Venezuela has been in a power struggle since Juan Guaido declared himself interim president during protests that brought hundreds of thousands of citizens to the streets. During the protests Guaido called for the Venezuelan military to defect. Since then Maduro’s top military officers have renewed their support for the incumbent president. There are many reports however that most of the soldiers and junior officers support Guaido and are willing to defect.

Maduro recently started to his second term on January 10th, 2019. However many have complained under suspicions that the election was illegitimate due to many reports of opposition being arrested or barred from running.

Juan Guaido was the leader of the opposition held National Assembly. The National Assembly hasn't had much power in recent years but was still allowed to exist. The Venezuelan Constitution states that the leader of the National Assembly becomes president in event of a vacuum of power. Guaido has claimed that because Maduro is an illegitimate president that the position was qualified to be a vacuum.

Recently Maduro attempted to withdraw roughly $1 billion worth of gold stored in the Bank of England. This came shortly after The UK decided that it would recognize Guaido as the president of Venezuela.

Maduro blames the United States for the economic struggles that have plagued Venezuela in recent years. He also blames the U.S. for orchestrating what he is referring to as a “coup”. Russia has been one of the most vocal of Maduro’s allies to speak against the U.S.’s involvement in the conflict.

Venezuela has, historically, been Russia’s strongest ally in the Western Hemisphere since the fall of the Soviet Union. There have even been reports that Russia has sent private military contractors into Venezuela. The Kremlin however has denied these reports. Russia has also been a great financial partner to Venezuela, loaning billions of dollars since 2007. Russia has announced that it still expects Venezuela to repay its debts despite the conflict.

China has been an even greater benefactor, investing $62 billion since 2007. Other countries that have announced support or simply still recognize Maduro as president include Syria, Iran, Mexico, Cuba, Turkey, Greece, Uruguay, Bolivia, Nicaragua, and South Africa, with the list growing longer as time passes.

Aside from the United States, Canada, Japan, Ukraine, the EU, Australia, Georgia, Argentina, Costa Rica, Chile, Colombia, Brazil, Peru, Guatemala, Honduras, and Paraguay have also recognized Guaido as president.

Guaido has recently announced that venezuelan police searched his family home. He says that they were searching for his wife and that he believes his family to be in danger. The United States has previously said that it there will be consequences if any harm comes to Guaido.

Shortly after the United States recognized Guaido as president, Maduro broke off all relations with the U.S. and ordered President Trump to remove all personnel from the U.S. embassy in Venezuela. Trump refused to close the embassy and declared that he has no plans on closing it but did evacuate non-essential personnel and families for safety issues.

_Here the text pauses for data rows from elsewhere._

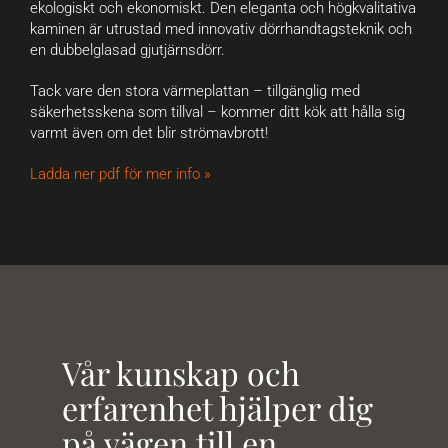
ekologiskt och ekonomiskt. Den eleganta och högkvalitativa
kaminen är utrustad med innovativ dörrhandtagsteknik och
en dubbelglasad gjutjärnsdörr.
Tack vare den stora värmeplattan – tillgänglig med
säkerhetsskena som tillval – kommer ditt kök att hålla sig
varmt även om det blir strömavbrott!
Ladda ner pdf för mer info »
Vår kunskap och
erfarenhet hjälper dig
på vägen till en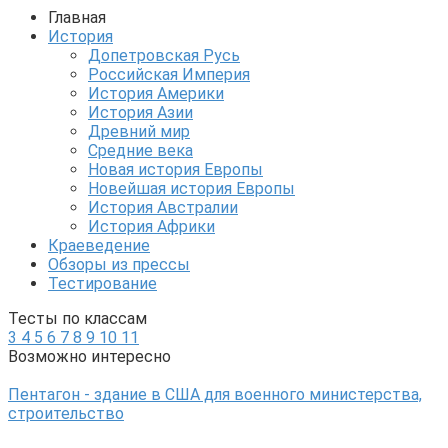
Главная
История
Допетровская Русь
Российская Империя
История Америки
История Азии
Древний мир
Средние века
Новая история Европы
Новейшая история Европы
История Австралии
История Африки
Краеведение
Обзоры из прессы
Тестирование
Тесты по классам
3
4
5
6
7
8
9
10
11
Возможно интересно
Пентагон - здание в США для военного министерства,
строительство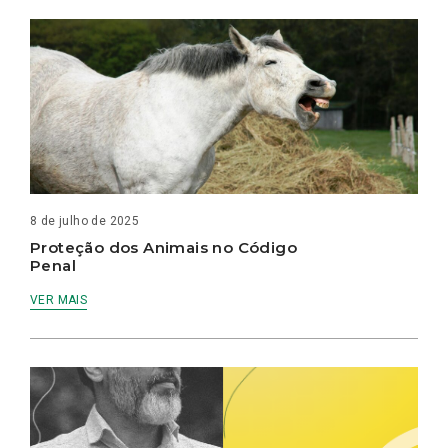
8 de julho de 2025
Proteção dos Animais no Código
Penal
VER MAIS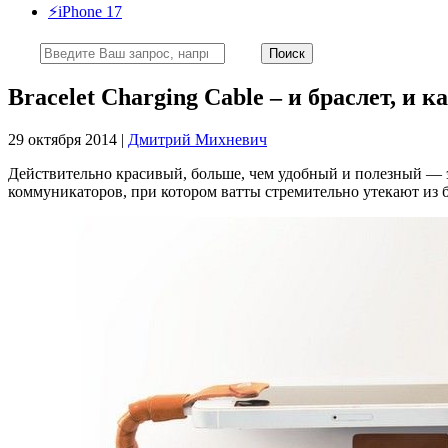
⚡️iPhone 17
Bracelet Charging Cable – и браслет, и к
29 октября 2014 |
Дмитрий Михневич
Действительно красивый, больше, чем удобный и полезный — э
коммуникаторов, при котором ватты стремительно утекают из б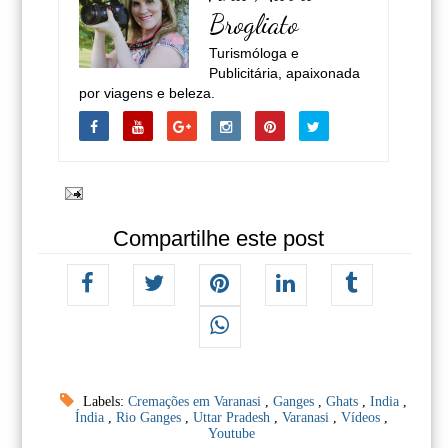
Brogliato
Turismóloga e
Publicitária, apaixonada
por viagens e beleza.
Compartilhe este post
Labels:
Cremações em Varanasi
,
Ganges
,
Ghats
,
India
,
Índia
,
Rio Ganges
,
Uttar Pradesh
,
Varanasi
,
Vídeos
,
Youtube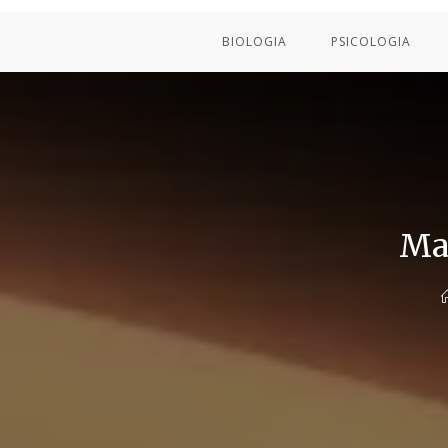
BIOLOGIA
PSICOLOGIA
Mar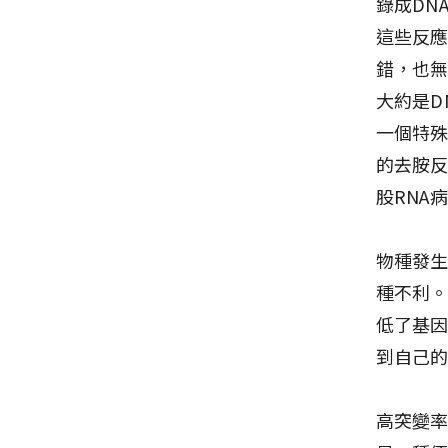
錄成DN
這些反應
錯，也無
大約是D
一個特殊
的去胺反
股RNA
物種發
種不利
低了基
到自己
高突變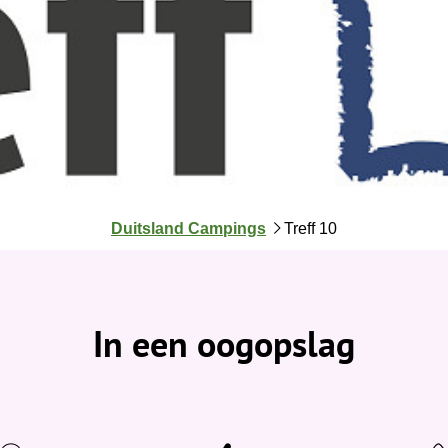
J
Duitsland Campings
Treff 10
e
b
e
v
In een oogopslag
i
n
d
t
j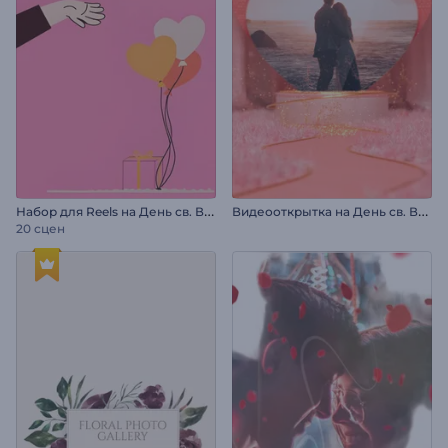
Н
абор для Reels на День св. Валентина
В
идеооткрытка на День св. Валентина
20 сцен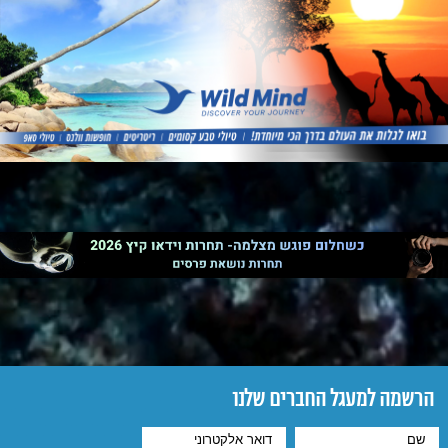
הרשמה למעגל החברים שלנו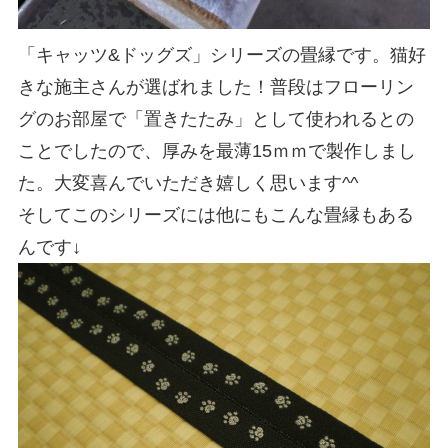
「キャッツ&ドッグズ」シリーズの畳縁です。猫好
きな施主さんが選ばれました！普段はフローリン
グのお部屋で「置きたたみ」として使われるとの
ことでしたので、厚みを最薄15ｍｍで製作しまし
た。大変喜んでいただき嬉しく思います^^
そしてこのシリーズには他にもこんな畳縁もある
んです↓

Many countries on either side of the conflict have expressed their desire to avoid violence, but only a few countries have ruled out military efforts. The United States has made no official announcement to move troops to support the opposition, but a picture of National Security Advisor, John Bolton, shows a notepad with a note calling to send 5,000 troops to Colombia. It is possible that the U.S. is preparing for potential conflicts should the situation escalate.

It is still unknown whether the situation will escalate into a war or if it will be resolved peacefully through Maduro’s resignation. Maduro has threatened that if the U.S. invades that it will be a war worse than Vietnam.